##### TEXTO APRESENTADO #####

Joviles Trevisol, Pró-Reitor de Pós-Graduação da Universidade Federal da Fronteira Sul (UFFS) e presidente do Fórum dos Pró-Reitores de Pesquisa e Pós-Graduação (Foprop), informou que os cursos da UFFS foram formatados a partir de grandes áreas temáticas, como agricultura familiar, agroecologia, segurança alimentar, educação básica e saúde pública, com uma organização curricular menos centrada em disciplinas, sem departamentos e com os docentes lotados por campus de atuação.
"A interdisciplinaridade avançou muito nas últimas décadas e já são 340 programas de pós-graduação interdisciplinar em todo o Brasil, inclusive várias ilhas de excelência, mas ainda é pouco", segundo Sonia Nair Báo, da Universidade de Brasília (UnB).
Para ela, o segredo é possibilitar uma formação básica sólida, capaz de fazer a integração de várias disciplinas. "É preciso também formar recursos humanos qualificados, pessoas capazes de buscar soluções para o que não foi vivenciado antes."
"Mas a interdisciplinaridade não é um valor em si; ela se justifica na medida em que responde à demanda da sociedade ou à agenda da pesquisa científica”, argumentou Klaus Capelle, reitor da UFABC. Para ele, a maior inovação tem acontecido na graduação, com os bacharelados interdisciplinares, e não na pós-graduação.
Capelle apresentou como projeto interdisciplinar inovador da UFABC um pré-doutorado de 2 a 6 meses, sem orientador. Trata-se de uma fase de prospecção nos laboratórios de pesquisa e desenvolvimento de empresas conveniadas. “A única obrigação da empresa é expor o aluno a problemas relevantes para ela. Depois é avaliado se o projeto merece se tornar um doutorado, com orientação de um professor e um especialista técnico.”
A importância da interdisciplinaridade para a inovação foi ressaltada na Mesa 3 |
Pesquisa
No início da Mesa 3, voltada à questão da interdisciplinaridade e inovação na pesquisa, o Pró-Reitor de Pesquisa da USP, José Eduardo Krieger, coordenador da discussão, comentou que levantamento recente no Estado de São Paulo apontou que a pesquisa e a educação ficam no 7º lugar em termos de importância na percepção da população.
“Como compatibilizar isso com o fato de o estado ter feito opções políticas durante seis décadas para sustentar um sistema de excelência e caro?" perguntou Krieger. O desafio, segundo ele, é tornar mais ativo o relacionamento da universidade com a sociedade: "Melhorar o discurso e a instrumentação para melhorar a percepção pela sociedade”.
Alberto Habert , do Instituto Alberto Luiz Coimbra de Pós-Graduação e Pesquisa de Engenharia (Coppe) da UFRJ, disse que a interdisciplinaridade leva à inovação, a qual deve ser encarada como fator de desenvolvimento econômico. “É preciso identificar as barreiras a ela e incentivar seu fomento.”
Ele vê dois movimentos de interveniência nesse fomento: "Um é o intrainstitucional, por meio de programas de mestrado e doutorado, como os de biotecnologia e nanotecnologia introduzidos no Programa de Engenharia Química da Coppe, origem do depósito de várias patentes. O outro é o movimento interinstitucional, por meio de projetos temáticos para atender a uma demanda empresarial ou edital específico".

##### DADOS FORNECIDOS #####

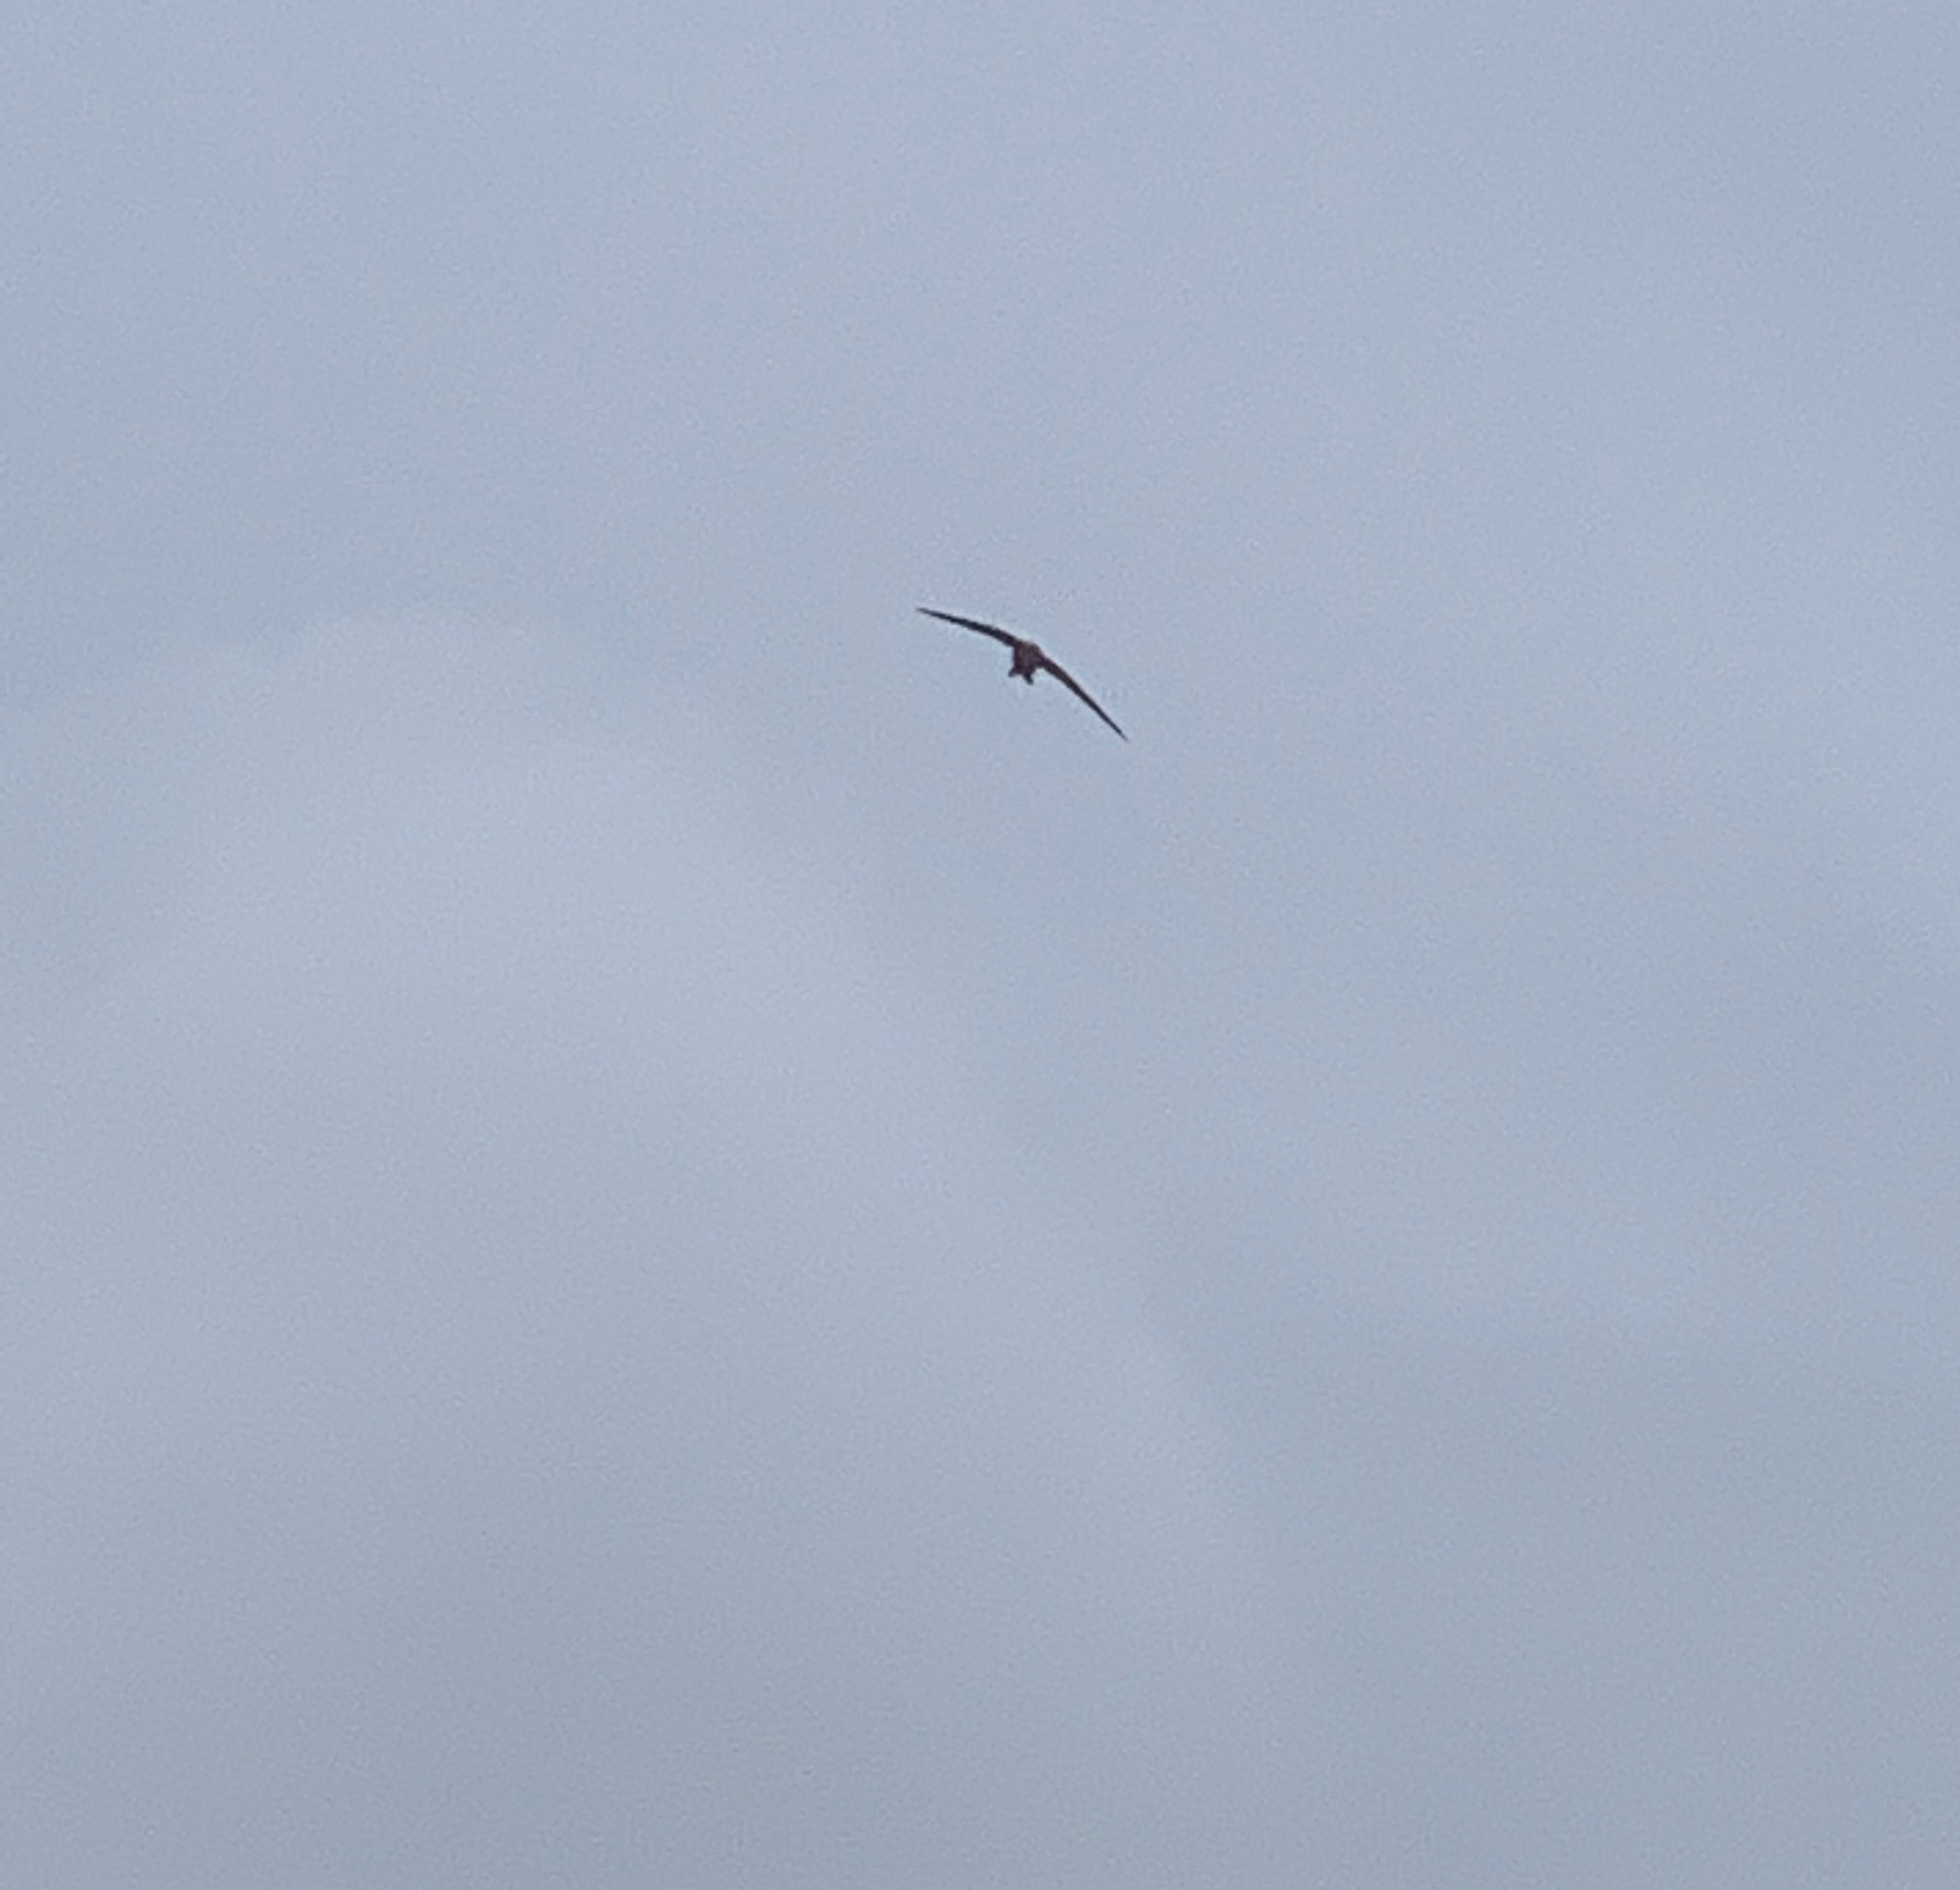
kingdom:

#####

EXERCÍCIOS PROPOSTOS:
1. Segundo Klaus Capelle, em que medida a interdisciplinaridade se justifica? Responda com base no texto sobre interdisciplinaridade, em uma a três frases.
2. Transcreva do texto sobre interdisciplinaridade o trecho que vai de "Joviles Trevisol, Pró-Reitor" até "de Brasília (UnB).", inclusive.
Os dados não têm relação com o texto sobre interdisciplinaridade.

RESPOSTAS FINAIS:
1. Para Klaus Capelle, a interdisciplinaridade não é um valor em si. Ela se justifica na medida em que responde à demanda da sociedade ou à agenda da pesquisa científica.

2.
Joviles Trevisol, Pró-Reitor de Pós-Graduação da Universidade Federal da Fronteira Sul (UFFS) e presidente do Fórum dos Pró-Reitores de Pesquisa e Pós-Graduação (Foprop), informou que os cursos da UFFS foram formatados a partir de grandes áreas temáticas, como agricultura familiar, agroecologia, segurança alimentar, educação básica e saúde pública, com uma organização curricular menos centrada em disciplinas, sem departamentos e com os docentes lotados por campus de atuação.
"A interdisciplinaridade avançou muito nas últimas décadas e já são 340 programas de pós-graduação interdisciplinar em todo o Brasil, inclusive várias ilhas de excelência, mas ainda é pouco", segundo Sonia Nair Báo, da Universidade de Brasília (UnB).